*YOUR OBJECTIVE*: Copy the lines of data from the line with "Hoteli koji posluju" to the line with "cinq années de", including both, without any changes. Leave the pictures out of your answer.

*RECORDS FOR PROCESSING*:
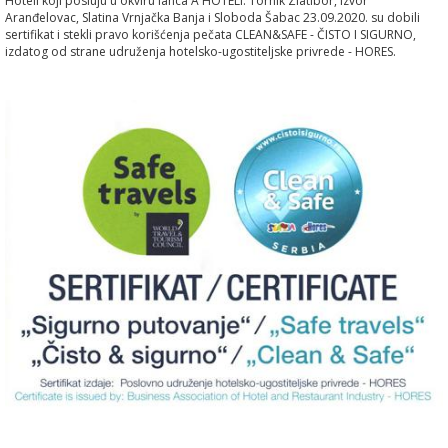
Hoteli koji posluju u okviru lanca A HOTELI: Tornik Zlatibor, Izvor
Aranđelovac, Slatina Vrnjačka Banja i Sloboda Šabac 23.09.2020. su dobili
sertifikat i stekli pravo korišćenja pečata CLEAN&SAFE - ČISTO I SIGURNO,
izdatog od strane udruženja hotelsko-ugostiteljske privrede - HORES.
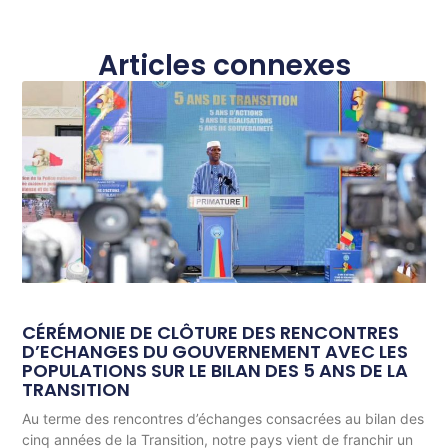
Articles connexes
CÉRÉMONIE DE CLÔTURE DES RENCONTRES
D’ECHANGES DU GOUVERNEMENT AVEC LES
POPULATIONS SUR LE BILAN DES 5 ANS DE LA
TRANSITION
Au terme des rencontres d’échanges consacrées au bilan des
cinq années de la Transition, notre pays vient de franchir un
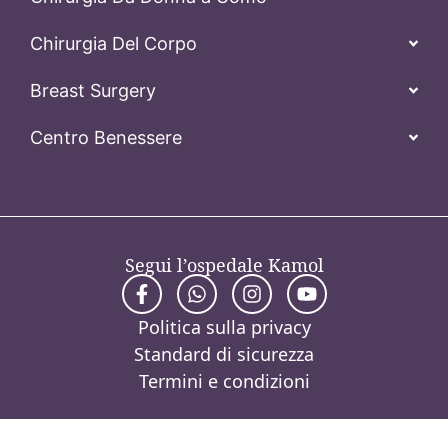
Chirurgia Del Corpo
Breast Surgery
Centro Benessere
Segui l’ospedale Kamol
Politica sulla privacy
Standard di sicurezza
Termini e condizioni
--
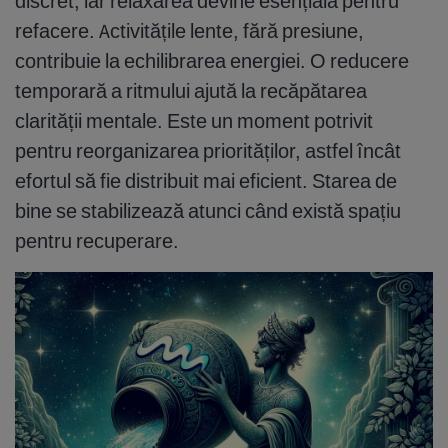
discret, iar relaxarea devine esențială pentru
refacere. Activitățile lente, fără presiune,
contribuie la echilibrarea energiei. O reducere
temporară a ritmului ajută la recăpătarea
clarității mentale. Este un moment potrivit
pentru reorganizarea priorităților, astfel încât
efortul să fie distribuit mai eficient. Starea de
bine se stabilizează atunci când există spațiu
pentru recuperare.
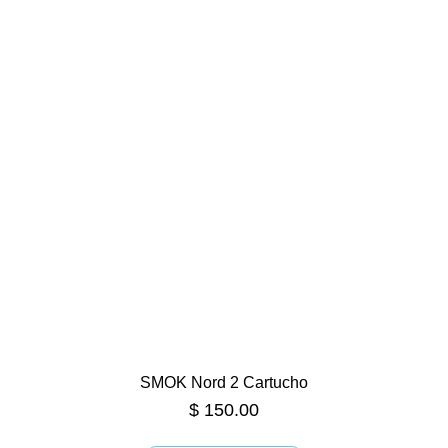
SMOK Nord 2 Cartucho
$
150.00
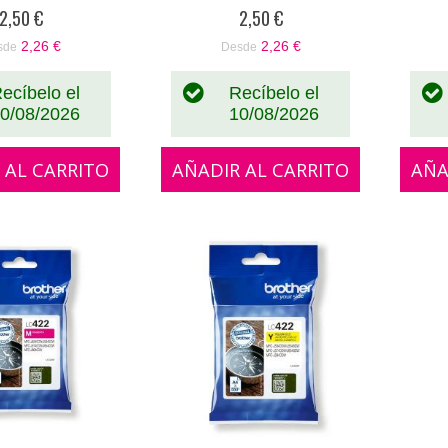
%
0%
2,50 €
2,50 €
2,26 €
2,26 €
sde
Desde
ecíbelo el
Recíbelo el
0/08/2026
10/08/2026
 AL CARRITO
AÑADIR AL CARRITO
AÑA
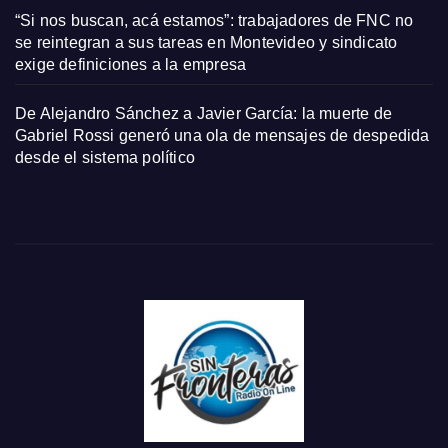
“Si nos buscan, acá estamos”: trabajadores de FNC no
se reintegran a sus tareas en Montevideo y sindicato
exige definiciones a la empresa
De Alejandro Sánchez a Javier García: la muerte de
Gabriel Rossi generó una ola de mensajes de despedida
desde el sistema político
---
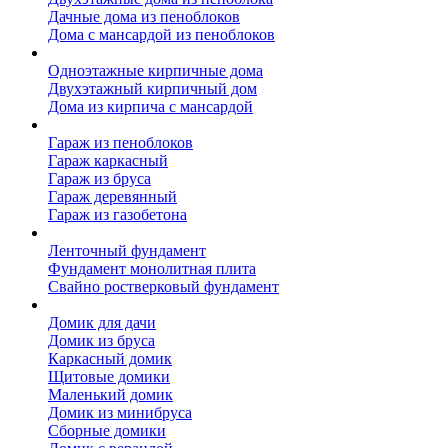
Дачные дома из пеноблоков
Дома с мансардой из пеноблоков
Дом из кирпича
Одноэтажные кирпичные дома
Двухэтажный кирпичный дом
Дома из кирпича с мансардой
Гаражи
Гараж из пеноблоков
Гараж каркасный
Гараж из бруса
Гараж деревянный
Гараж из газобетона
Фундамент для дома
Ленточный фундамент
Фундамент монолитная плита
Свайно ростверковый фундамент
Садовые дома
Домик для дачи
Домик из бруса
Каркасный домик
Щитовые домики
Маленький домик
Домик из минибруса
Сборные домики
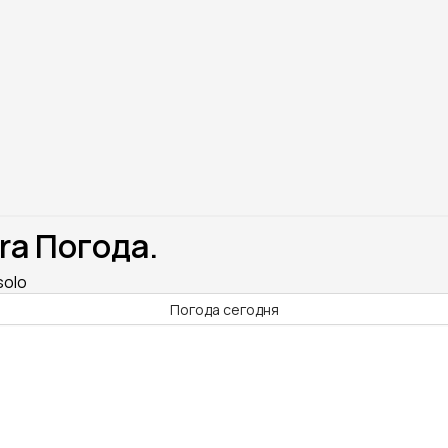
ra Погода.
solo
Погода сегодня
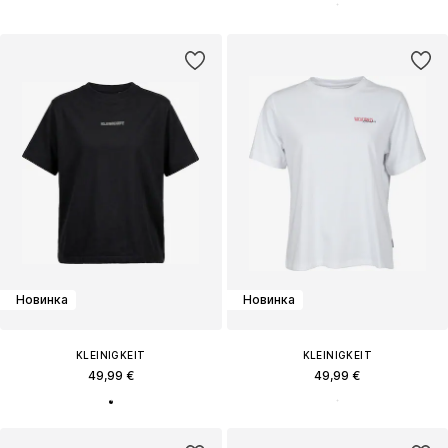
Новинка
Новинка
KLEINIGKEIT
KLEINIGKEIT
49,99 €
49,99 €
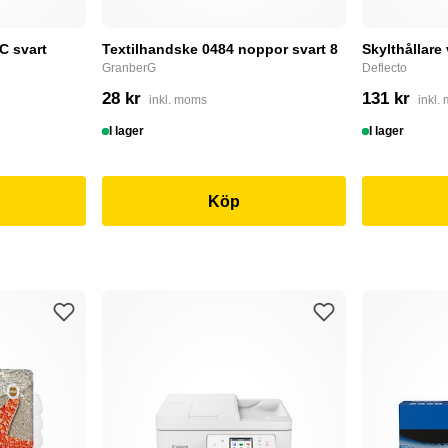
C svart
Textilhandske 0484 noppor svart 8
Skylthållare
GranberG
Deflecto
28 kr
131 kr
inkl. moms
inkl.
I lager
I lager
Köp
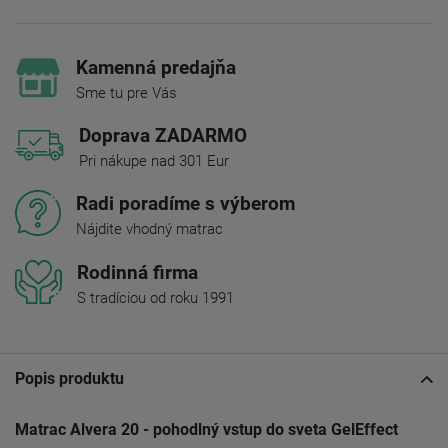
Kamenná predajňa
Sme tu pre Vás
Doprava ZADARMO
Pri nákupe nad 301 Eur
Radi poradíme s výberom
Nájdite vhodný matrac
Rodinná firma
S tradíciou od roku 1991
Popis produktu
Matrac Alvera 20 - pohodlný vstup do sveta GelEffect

*SOLUTION FOR THIS PROBLEM*:
Hoteli koji posluju u okviru lanca A HOTELI: Tornik Zlatibor, Izvor
Aranđelovac, Slatina Vrnjačka Banja i Sloboda Šabac 23.09.2020. su dobili
sertifikat i stekli pravo korišćenja pečata CLEAN&SAFE - ČISTO I SIGURNO,
izdatog od strane udruženja hotelsko-ugostiteljske privrede - HORES.
Articles connexes
CÉRÉMONIE DE CLÔTURE DES RENCONTRES
D’ECHANGES DU GOUVERNEMENT AVEC LES
POPULATIONS SUR LE BILAN DES 5 ANS DE LA
TRANSITION
Au terme des rencontres d’échanges consacrées au bilan des
cinq années de la Transition, notre pays vient de franchir un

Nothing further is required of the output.